La seule tentative de renouvellement au PS des Bouches-du-Rhône concernera donc des sections marseillaises sinistrées, où les instances nationales et locales veulent faire le ménage d’ici l’été. Les militants devront « ré-adhérer afin de rendre incontestables les listes », indique-t-on à Solférino. « Il faudra qu’ils viennent physiquement à la fédération sous le contrôle des gens de la tutelle », précise Jean-David Ciot, qui veut ouvrir « très largement la fédération »pour tenter de renouveler ses troupes passées depuis 2010 de 6 000 à 4 000 adhérents sur l’ensemble du département.

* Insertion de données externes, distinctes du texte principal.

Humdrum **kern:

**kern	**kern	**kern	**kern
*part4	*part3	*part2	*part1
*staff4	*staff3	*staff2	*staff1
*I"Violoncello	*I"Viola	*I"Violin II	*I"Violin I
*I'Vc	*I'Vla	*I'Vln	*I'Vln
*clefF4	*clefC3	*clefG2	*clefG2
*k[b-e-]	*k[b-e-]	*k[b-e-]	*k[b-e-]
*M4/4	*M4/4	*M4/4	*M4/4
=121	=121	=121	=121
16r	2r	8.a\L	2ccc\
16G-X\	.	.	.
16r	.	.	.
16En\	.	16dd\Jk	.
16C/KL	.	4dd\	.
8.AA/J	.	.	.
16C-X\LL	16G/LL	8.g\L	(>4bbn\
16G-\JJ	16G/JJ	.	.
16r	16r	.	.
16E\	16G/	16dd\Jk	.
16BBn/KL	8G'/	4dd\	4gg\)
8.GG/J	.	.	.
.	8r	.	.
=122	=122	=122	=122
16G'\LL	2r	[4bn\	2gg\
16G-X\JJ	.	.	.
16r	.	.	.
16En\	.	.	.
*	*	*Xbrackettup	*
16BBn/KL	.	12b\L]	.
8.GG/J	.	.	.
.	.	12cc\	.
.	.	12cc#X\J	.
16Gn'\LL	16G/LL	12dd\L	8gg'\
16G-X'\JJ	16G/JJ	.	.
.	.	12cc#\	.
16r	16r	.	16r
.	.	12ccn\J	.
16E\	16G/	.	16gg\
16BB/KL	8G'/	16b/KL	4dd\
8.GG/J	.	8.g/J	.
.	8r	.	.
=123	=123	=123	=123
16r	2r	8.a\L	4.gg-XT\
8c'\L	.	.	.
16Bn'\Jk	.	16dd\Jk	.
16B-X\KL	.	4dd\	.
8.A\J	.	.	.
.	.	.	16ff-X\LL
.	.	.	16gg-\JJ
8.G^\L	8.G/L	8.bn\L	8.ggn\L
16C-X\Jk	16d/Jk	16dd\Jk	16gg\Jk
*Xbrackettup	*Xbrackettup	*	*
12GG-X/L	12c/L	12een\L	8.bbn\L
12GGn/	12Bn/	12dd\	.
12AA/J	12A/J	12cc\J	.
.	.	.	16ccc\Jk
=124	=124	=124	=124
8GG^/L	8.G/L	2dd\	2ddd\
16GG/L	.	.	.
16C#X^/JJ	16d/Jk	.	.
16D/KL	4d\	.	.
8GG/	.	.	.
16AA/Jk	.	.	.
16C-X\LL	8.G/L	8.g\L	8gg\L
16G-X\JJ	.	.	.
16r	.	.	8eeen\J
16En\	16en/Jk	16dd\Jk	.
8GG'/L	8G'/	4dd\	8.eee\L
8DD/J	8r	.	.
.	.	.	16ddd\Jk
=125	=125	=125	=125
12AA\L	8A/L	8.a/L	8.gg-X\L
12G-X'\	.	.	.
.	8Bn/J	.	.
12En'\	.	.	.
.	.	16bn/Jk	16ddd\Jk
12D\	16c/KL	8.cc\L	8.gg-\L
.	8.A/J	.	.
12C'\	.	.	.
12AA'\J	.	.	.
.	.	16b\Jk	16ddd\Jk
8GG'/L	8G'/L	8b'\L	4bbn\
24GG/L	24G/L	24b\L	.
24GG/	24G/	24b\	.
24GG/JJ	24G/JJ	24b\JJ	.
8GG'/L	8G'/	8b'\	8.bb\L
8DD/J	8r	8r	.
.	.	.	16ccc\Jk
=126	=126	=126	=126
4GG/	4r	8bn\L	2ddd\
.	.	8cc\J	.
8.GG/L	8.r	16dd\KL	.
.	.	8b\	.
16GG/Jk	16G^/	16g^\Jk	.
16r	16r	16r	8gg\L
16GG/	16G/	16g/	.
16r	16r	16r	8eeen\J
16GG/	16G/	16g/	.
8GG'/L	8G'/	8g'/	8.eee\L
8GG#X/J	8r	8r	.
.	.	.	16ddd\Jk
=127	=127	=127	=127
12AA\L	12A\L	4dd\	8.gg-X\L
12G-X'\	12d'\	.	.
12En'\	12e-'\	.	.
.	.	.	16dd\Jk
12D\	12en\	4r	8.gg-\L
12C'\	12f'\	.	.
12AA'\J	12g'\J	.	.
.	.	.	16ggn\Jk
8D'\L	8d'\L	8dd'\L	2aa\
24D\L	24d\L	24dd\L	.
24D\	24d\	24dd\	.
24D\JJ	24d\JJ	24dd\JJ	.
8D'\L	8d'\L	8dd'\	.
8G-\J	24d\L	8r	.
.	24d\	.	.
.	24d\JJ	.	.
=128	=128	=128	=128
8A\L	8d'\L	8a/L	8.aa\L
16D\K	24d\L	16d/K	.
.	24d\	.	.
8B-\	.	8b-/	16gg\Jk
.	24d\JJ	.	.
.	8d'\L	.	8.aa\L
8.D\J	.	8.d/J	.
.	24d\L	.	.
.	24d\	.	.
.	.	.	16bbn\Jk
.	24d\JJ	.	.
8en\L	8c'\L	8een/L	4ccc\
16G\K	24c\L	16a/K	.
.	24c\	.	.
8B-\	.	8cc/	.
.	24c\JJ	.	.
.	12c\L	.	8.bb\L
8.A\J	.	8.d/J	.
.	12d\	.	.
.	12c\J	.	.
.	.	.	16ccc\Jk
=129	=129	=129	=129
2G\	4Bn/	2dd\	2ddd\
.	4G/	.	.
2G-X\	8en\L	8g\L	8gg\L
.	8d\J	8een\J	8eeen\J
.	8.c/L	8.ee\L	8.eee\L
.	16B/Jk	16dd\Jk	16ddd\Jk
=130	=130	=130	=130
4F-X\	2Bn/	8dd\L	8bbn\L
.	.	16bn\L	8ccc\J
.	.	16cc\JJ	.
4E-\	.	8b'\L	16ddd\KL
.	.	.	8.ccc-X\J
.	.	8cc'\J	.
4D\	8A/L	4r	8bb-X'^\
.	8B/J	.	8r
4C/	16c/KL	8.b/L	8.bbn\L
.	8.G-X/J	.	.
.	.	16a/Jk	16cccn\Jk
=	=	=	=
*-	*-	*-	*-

Autre nouveauté, la création d’un comité de ville réunissant ce qu’il reste des élus socialistes de la ville, de la communauté urbaine, de la région et du département « pour qu’il y ait une collégialité à Marseille et que les gens reprennent l’habitude de se parler ». « Il y a des gens dans ce parti qui sont là depuis Gaston Defferre, ça serait bien que nous arrivions à dépasser ça », espère le premier secrétaire de la fédération PS des Bouches-du-Rhône. En clair, Jean-David Ciot, 46 ans, soutenu par Stéphane Mari, 48 ans, et Samia Ghali, 46 ans, les nouveaux présidents des groupes socialistes au conseil municipal et communautaire, aimeraient voir Patrick Mennucci, 59 ans, prendre du recul pour pouvoir s'approprier le PS marseillais.
Comme son ancien mentor Jean-Noël Guérini qui a, hier, accablé le candidat socialiste battu, Jean-David Ciot reproche à Mennucci d'avoir fait gagner le Front national dans les quartiers nord en incitant le candidat de la gauche, Garo Hovsepian à se maintenir au second tour. « Une faute politique », selon lui. La suite est assassine : « Patrick Mennucci et Marie-Arlette Carlotti ne voulaient pas rénover la fédération, ils voulaient juste récupérer les prérogatives de Jean-Noël Guérini, comme ce dernier avait remplacé François Bernardini (ancien patron PS du département, ndlr), qui avait remplacé Lucien Weygand, etc. La déroute est telle que nous avons un espace... »
BOITE NOIREParmi la quinzaine de conseillers généraux PS et FDG que nous avons tenté de joindre ce mardi, seuls quatre nous ont répondu.